■ **Problem to solve**: Lines that include the word "installing" should be copied from the listing that follows.

■ **Record set**:
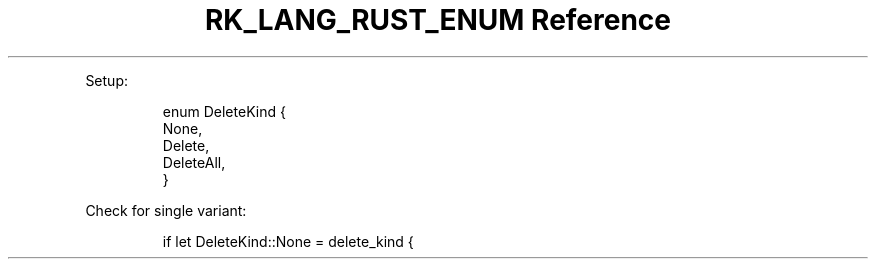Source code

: .\" Automatically generated by Pandoc 3.6.3
.\"
.TH "RK_LANG_RUST_ENUM Reference" "" "" ""
.PP
Setup:
.IP
.EX
enum DeleteKind {
    None,
    Delete,
    DeleteAll,
}
.EE
.PP
Check for single variant:
.IP
.EX
if let DeleteKind::None = delete_kind {
.EE
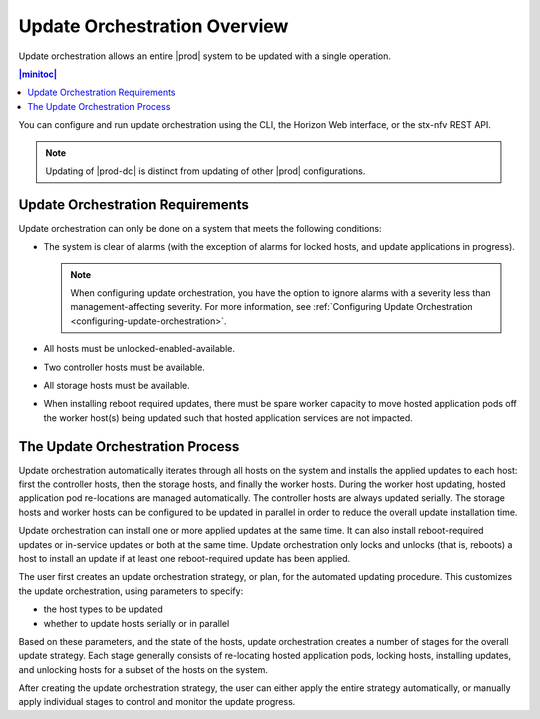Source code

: 
.. kzb1552920557323
.. _update-orchestration-overview:

=============================
Update Orchestration Overview
=============================

Update orchestration allows an entire |prod| system to be updated with a single
operation.

.. contents:: |minitoc|
   :local:
   :depth: 1

You can configure and run update orchestration using the CLI, the Horizon Web
interface, or the stx-nfv REST API.

.. note::
    Updating of |prod-dc| is distinct from updating of other |prod|
    configurations. 
    
.. xbooklink    For information on updating |prod-dc|, see |distcloud-doc|:
    :ref:`Update Management for Distributed Cloud
    <update-management-for-distributed-cloud>`.

.. _update-orchestration-overview-section-N10031-N10023-N10001:

---------------------------------
Update Orchestration Requirements
---------------------------------

Update orchestration can only be done on a system that meets the following
conditions:

.. _update-orchestration-overview-ul-e1y-t4c-nx:

-   The system is clear of alarms \(with the exception of alarms for locked
    hosts, and update applications in progress\).

    .. note::
        When configuring update orchestration, you have the option to ignore
        alarms with a severity less than management-affecting severity. For
        more information, see :ref:`Configuring Update Orchestration
        <configuring-update-orchestration>`.

-   All hosts must be unlocked-enabled-available.

-   Two controller hosts must be available.

-   All storage hosts must be available.

-   When installing reboot required updates, there must be spare worker
    capacity to move hosted application pods off the worker host\(s\) being
    updated such that hosted application services are not impacted.

.. _update-orchestration-overview-section-N1009D-N10023-N10001:

--------------------------------
The Update Orchestration Process
--------------------------------

Update orchestration automatically iterates through all hosts on the system and
installs the applied updates to each host: first the controller hosts, then the
storage hosts, and finally the worker hosts. During the worker host updating,
hosted application pod re-locations are managed automatically. The controller
hosts are always updated serially. The storage hosts and worker hosts can be
configured to be updated in parallel in order to reduce the overall update
installation time.

Update orchestration can install one or more applied updates at the same time.
It can also install reboot-required updates or in-service updates or both at
the same time. Update orchestration only locks and unlocks \(that is, reboots\)
a host to install an update if at least one reboot-required update has been
applied.

The user first creates an update orchestration strategy, or plan, for the
automated updating procedure. This customizes the update orchestration, using
parameters to specify:

.. _update-orchestration-overview-ul-eyw-fyr-31b:

-   the host types to be updated

-   whether to update hosts serially or in parallel

Based on these parameters, and the state of the hosts, update orchestration
creates a number of stages for the overall update strategy. Each stage
generally consists of re-locating hosted application pods, locking hosts,
installing updates, and unlocking hosts for a subset of the hosts on the
system.

After creating the update orchestration strategy, the user can either apply the
entire strategy automatically, or manually apply individual stages to control
and monitor the update progress.
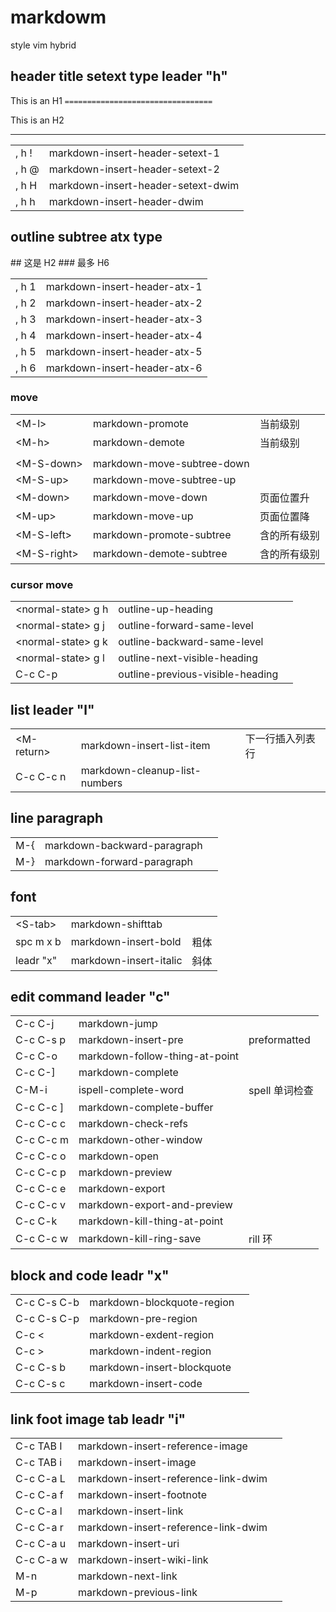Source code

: * markdowm
style vim hybrid
** header title setext type leader "h"
This is an H1
===================================

This is an H2 
-----------------------------------

| , h  ! | markdown-insert-header-setext-1    |
| , h  @ | markdown-insert-header-setext-2    |
| , h  H | markdown-insert-header-setext-dwim |
| , h  h | markdown-insert-header-dwim        |

** outline subtree atx type
# 这是 H1
## 这是 H2
### 最多 H6
| , h  1 | markdown-insert-header-atx-1 |
| , h  2 | markdown-insert-header-atx-2 |
| , h  3 | markdown-insert-header-atx-3 |
| , h  4 | markdown-insert-header-atx-4 |
| , h  5 | markdown-insert-header-atx-5 |
| , h  6 | markdown-insert-header-atx-6 |

*** move
| <M-l>       | markdown-promote           | 当前级别     |
| <M-h>       | markdown-demote            | 当前级别     |
|             |                            |              |
| <M-S-down>  | markdown-move-subtree-down |              |
| <M-S-up>    | markdown-move-subtree-up   |              |
| <M-down>    | markdown-move-down         | 页面位置升   |
| <M-up>      | markdown-move-up           | 页面位置降   |
| <M-S-left>  | markdown-promote-subtree   | 含的所有级别 |
| <M-S-right> | markdown-demote-subtree    | 含的所有级别 |
*** cursor move
| <normal-state> g h | outline-up-heading               |   |
| <normal-state> g j | outline-forward-same-level       |   |
| <normal-state> g k | outline-backward-same-level      |   |
| <normal-state> g l | outline-next-visible-heading     |   |
|--------------------+----------------------------------+---|
| C-c C-p            | outline-previous-visible-heading |   |
** list leader "l" 
| <M-return> | markdown-insert-list-item     | 下一行插入列表行 |
| C-c C-c n  | markdown-cleanup-list-numbers |                  |
** line paragraph
| M-{                | markdown-backward-paragraph         |                  |
| M-}                | markdown-forward-paragraph          |                  |
** font 
| <S-tab>   | markdown-shifttab      |      |
| spc m x b | markdown-insert-bold   | 粗体 |
| leadr "x" | markdown-insert-italic | 斜体 |
** edit command leader "c"
| C-c C-j   | markdown-jump                  |                |
| C-c C-s p | markdown-insert-pre            | preformatted   |
| C-c C-o   | markdown-follow-thing-at-point |                |
| C-c C-]   | markdown-complete              |                |
| C-M-i     | ispell-complete-word           | spell 单词检查 |
| C-c C-c ] | markdown-complete-buffer       |                |
| C-c C-c c | markdown-check-refs            |                |
| C-c C-c m | markdown-other-window          |                |
| C-c C-c o | markdown-open                  |                |
| C-c C-c p | markdown-preview               |                |
| C-c C-c e | markdown-export                |                |
| C-c C-c v | markdown-export-and-preview    |                |
| C-c C-k   | markdown-kill-thing-at-point   |                |
| C-c C-c w | markdown-kill-ring-save        | rill 环         |
** block and code leadr "x" 
| C-c C-s C-b | markdown-blockquote-region |   |
| C-c C-s C-p | markdown-pre-region        |   |
| C-c <       | markdown-exdent-region     |   |
| C-c >       | markdown-indent-region     |   |
| C-c C-s b   | markdown-insert-blockquote |   |
| C-c C-s c   | markdown-insert-code       |   |
** link foot image tab leadr "i" 
| C-c TAB I          | markdown-insert-reference-image     |                  |
| C-c TAB i          | markdown-insert-image               |                  |
| C-c C-a L          | markdown-insert-reference-link-dwim |                  |
| C-c C-a f          | markdown-insert-footnote            |                  |
| C-c C-a l          | markdown-insert-link                |                  |
| C-c C-a r          | markdown-insert-reference-link-dwim |                  |
| C-c C-a u          | markdown-insert-uri                 |                  |
| C-c C-a w          | markdown-insert-wiki-link           |                  |
| M-n                | markdown-next-link                  |                  |
| M-p                | markdown-previous-link              |                  |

■ **Answer section**:
-   When installing reboot required updates, there must be spare worker
installing updates, and unlocking hosts for a subset of the hosts on the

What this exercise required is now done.